Currently Dallas’ signal system is on life support.  Drivers may feel like they hit four of every five lights red; but the truth is four of every five traffic lights in Dallas are past their useful life.

“Heat, cold, rain, all of those effect traffic signals,” Dallas Assistant City Manager Forest Turner told the city council. “If it’s aging it requires maintenance, service calls to repair them often, and could be a potential increase for accidents.”

The city says it has nearly 1500 signal-controlled intersections. When functioning optimally those intersections can improve traffic flow and thereby cut down on accidents; while also allowing pedestrians to cross busy streets. But those signals get damaged in storms, by accidents and sometimes just wear out.

As it stands many of the traffic signals in Dallas don’t meet federal disability guidelines; some pedestrian crossing buttons are too high for people in wheelchairs.

According to another assistant city manager, Jill Jordan, the burden is also increased because 70-percent of the pressure-sensitive left turn traffic detectors simply don’t work. “Actually, I think they’ve been broken so long that people have stopped complaining about them, so we don’t get that many complaints.”

The price tag to fully replace the lights would run nearly $200 million. Instead, city staff is suggesting spreading things out: making 60 replacements a year over 25 years, at a cost of $10 million annually.

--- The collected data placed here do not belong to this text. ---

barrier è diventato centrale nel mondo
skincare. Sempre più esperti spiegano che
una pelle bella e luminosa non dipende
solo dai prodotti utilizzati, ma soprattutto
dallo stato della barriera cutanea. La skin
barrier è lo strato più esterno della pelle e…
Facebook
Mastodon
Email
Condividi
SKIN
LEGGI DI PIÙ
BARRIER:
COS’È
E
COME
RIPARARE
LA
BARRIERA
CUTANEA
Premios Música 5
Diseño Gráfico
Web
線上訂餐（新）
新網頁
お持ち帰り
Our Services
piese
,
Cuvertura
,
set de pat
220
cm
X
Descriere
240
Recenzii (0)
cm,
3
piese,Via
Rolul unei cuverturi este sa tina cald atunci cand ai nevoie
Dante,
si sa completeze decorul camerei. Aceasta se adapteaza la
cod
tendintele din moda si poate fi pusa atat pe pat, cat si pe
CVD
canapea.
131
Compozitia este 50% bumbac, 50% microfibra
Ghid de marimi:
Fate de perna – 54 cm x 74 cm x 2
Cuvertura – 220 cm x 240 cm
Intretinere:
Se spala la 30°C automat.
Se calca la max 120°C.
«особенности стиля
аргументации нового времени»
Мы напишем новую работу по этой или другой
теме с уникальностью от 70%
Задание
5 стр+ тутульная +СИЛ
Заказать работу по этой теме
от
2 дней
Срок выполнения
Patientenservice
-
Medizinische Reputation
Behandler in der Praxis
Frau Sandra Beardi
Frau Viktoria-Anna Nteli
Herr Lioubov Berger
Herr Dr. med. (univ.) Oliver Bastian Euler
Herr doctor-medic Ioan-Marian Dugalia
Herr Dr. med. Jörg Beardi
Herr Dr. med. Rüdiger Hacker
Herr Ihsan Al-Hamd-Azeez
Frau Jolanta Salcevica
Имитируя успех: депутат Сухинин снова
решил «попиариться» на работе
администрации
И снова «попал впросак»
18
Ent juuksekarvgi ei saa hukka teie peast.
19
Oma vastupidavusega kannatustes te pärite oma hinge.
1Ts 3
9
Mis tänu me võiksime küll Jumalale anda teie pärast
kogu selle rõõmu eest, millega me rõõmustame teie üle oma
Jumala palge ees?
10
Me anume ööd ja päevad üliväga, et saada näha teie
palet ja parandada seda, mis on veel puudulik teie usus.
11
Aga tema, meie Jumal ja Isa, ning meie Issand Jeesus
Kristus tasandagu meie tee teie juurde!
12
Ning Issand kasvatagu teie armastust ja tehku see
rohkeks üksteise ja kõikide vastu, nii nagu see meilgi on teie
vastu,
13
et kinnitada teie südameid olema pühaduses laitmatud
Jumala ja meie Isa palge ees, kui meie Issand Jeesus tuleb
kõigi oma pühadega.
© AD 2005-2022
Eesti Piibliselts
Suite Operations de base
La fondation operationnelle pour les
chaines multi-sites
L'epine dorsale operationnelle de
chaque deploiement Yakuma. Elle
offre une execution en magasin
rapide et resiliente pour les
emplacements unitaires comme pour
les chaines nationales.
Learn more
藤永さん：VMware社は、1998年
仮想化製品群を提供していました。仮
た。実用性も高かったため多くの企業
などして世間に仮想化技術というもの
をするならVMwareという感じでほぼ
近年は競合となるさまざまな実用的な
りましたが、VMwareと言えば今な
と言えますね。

Most council members, like Sandy Greyson, like the idea.  “I mean, we think of this as an infrastructure, so I think this is terrific.”

Council members are so on board they’re already jockeying to be at the head of the line.  Mayor Pro Tem Tennell Atkins asked, “What would be replaced first? I mean, how are you prioritizing those 60 [signal lights]?”

Replacement lights would be upgraded to traffic signals already seen in some North Texas suburbs. They would have things like a flashing yellow light to allow extra left turns, while waiting for a green arrow. Many would also be the new generation of flashing strobe-like red lights, meant to grab a motorist’s attention.  “What it does, it draws your eyes to the fact that, ‘Hey, it’s a red light, please stop,'” according to Jordan.

The city council took no action on the matter during Wednesday’s session.